*EXERCISE TASKS*:
**A)** Answer each question from the excerpt on Jamaica's climate policy:
(i) Jamaica was the how-manyeth country in the world to meet and submit its Nationally Determined Contributions?
(ii) What is Una May Gordon's title?
(iii) Which former prime minister is credited with establishing the Ministry of Climate Change?
**B)** Extend the excerpt on Jamaica's climate policy with a few more paragraphs, beginning after its final sentence.

*PAGE EXCERPT*:
However, while it has developed this tool, the senator says his country intends to eventually share it with the wider region, as it is viewed as something that can assist other nations withstand such climatic events. He adds the driving factor behind it all to be mitigators against the impact of climate change. And while countries such as Jamaica and the wider Caribbean might not be harmful emitters of greenhouse gases, it intends to take the approach of being vocal in the spaces where their voices are heard, and show that its “ambition is being met with policy and legislature changes, and where there is room for local investment”. He says it is now for countries who are responsible for such major emissions to take the necessary steps beyond their talks and signals, to where their funds match, along with the technical support in their efforts to assist. In the end, his country can atleast say its legislative and development framework is in line to what has been committed by his country given at the global level.
He says without this, making the noise and tantrums at the global level will not get his country anywhere to accessing the necessary funding which will enable them to the path of resilience.
Jamaica recently became the 11th in the world to meet and submit its Nationally Determined Contributions (NDCs). But as to how it is managing to accomplish these goals, while being climate smart and resilient, Samuda says the moves made were “conservative enough to achieve it while readily bring in society along”.
He credits Una May Gordon, Principal Director of Climate Change, Jamaica’s Ministry of Economic Growth and Job Creation for working with each sector, showing where the private sector can buy into these projects. And while he notes the differences in politics among its parties, he notes where former prime minister Portia Simpson Miller was credited for establishing the Ministry of Climate Change. This he says has allowed for the country to ideally build the nation’s capacity and gauging of the management of the crisis.

*RECORD EXCERPTS*:
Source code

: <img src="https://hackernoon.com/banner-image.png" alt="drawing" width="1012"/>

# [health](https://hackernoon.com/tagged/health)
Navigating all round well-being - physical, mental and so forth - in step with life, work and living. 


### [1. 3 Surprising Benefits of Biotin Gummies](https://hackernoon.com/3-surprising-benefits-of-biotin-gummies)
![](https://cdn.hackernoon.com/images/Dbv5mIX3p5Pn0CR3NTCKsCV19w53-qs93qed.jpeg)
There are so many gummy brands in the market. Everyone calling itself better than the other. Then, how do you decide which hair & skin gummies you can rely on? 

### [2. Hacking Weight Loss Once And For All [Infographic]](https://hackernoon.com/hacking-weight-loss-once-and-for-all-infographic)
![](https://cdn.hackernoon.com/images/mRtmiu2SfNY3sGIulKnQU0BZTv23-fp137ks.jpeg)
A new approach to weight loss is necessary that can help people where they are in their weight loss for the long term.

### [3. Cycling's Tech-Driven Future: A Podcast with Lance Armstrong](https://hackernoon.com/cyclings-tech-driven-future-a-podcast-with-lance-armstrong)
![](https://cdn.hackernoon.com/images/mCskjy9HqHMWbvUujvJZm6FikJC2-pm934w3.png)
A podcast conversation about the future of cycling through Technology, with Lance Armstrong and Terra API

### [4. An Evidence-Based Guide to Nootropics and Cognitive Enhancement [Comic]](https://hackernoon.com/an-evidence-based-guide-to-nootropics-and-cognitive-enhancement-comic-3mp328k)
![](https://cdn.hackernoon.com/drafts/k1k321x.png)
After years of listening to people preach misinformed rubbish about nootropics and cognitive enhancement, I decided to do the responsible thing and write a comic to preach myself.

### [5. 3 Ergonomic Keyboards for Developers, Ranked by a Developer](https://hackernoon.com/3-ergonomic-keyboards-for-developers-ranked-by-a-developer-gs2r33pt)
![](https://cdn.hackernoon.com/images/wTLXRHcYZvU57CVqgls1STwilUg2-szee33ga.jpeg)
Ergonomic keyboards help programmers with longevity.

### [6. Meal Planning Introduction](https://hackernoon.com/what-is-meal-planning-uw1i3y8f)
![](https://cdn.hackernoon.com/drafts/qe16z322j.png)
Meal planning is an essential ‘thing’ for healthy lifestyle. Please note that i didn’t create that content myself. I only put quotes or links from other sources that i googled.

*RESULTS IN ORDER*:
**A)**
(i) The 11th.
(ii) Principal Director of Climate Change, Jamaica's Ministry of Economic Growth and Job Creation.
(iii) Portia Simpson Miller.

**B)**
But apart from what he terms being Climate Change warriors, it’s a matter of taking care of its people, as history has taught his nation that poverty levels often raise whenever the world faces an energy crisis. The ability of solar, wind and hydro to give stable predictable and much lower energy costs over a long period, Samuda says is an economic imperative equally as climatic importance to bring that stability. All of this also ties into attracting investors and being competitive in the investor world, where the domino effect leads to creating a fiscal space and long-term prosperity for its people.
Currently Jamaica has the first floating solar system within the English-speaking Caribbean, which sees a Private Consortium investment of US$62.5M over a 100 acre of water surface at the Mona reservoir. And for Samuda, he says the project which commenced back in 2017, ticks all the boxes with 45 megawatts of capacity, five megawatts wielded to other water commissioned locations which cuts its national energy by 30 percent, resulting in savings of over Jamaican $1B a year, which gives the fiscal space to deal with age old water issues, solving water intrusion both at sourcing and distribution, and was built to withstand a category four hurricane, while also having been built on recycled plastics.
In other areas, Samuda provided an update as to where Jamaica was in its selling carbon credits, an amount of 300 million units of the world’s first blue carbon credits along with windfarms. He says Jamaica is currently in the process of expanding its capacity to sell carbon credits, and admits while it is not as far along as he would like it to be, it is increasing its pace in preparation and anticipates by next year, to be in a much different place going to market.